Microseconds, not milliseconds. Hooks are local TypeScript that runs in the same process as the runner. They are not LLM calls. PreCompact actually reduces latency overall because it prevents expensive re-summarization loops where the model loses critical state and has to rebuild context.

What still belongs in the system prompt?

Voice, tone, reasoning style, and task framing. Invariants — rules that must never break under context pressure — belong in hooks. A reasonable test: if you can write a unit test for the behavior, it belongs in a hook. If you would describe it as 'be more concise,' it belongs in the prompt.

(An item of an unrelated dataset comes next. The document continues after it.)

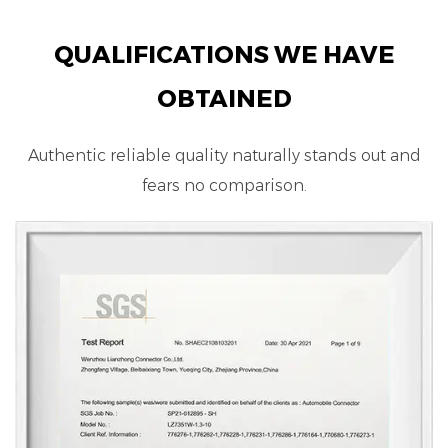
QUALIFICATIONS WE HAVE
OBTAINED
Authentic reliable quality naturally stands out and
fears no comparison.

Do hooks work with non-Claude models?

The pattern is universal. The specific six events in our runtime are shaped by Claude Code's lifecycle, but any agent runtime can intercept session start, per-turn input, pre/post tool execution, context compression, and session end. The transferable insight is that deterministic enforcement beats probabilistic requests.

How do you debug hook logic?

Hooks are just code. You write unit tests, you step through with a debugger, you log deterministically. That is the whole point — moving behavior out of prompt-alchemy and into software engineering with reproducible failures and stack traces.

What is the difference between a hook and middleware?

Middleware wraps external API calls — auth, retries, rate limiting. Hooks intercept the agent's internal lifecycle events — session boot, per-turn input, tool execution, context compression, session end — where middleware cannot reach. Middleware lives between your agent and the outside world. Hooks live between the LLM and its own runtime.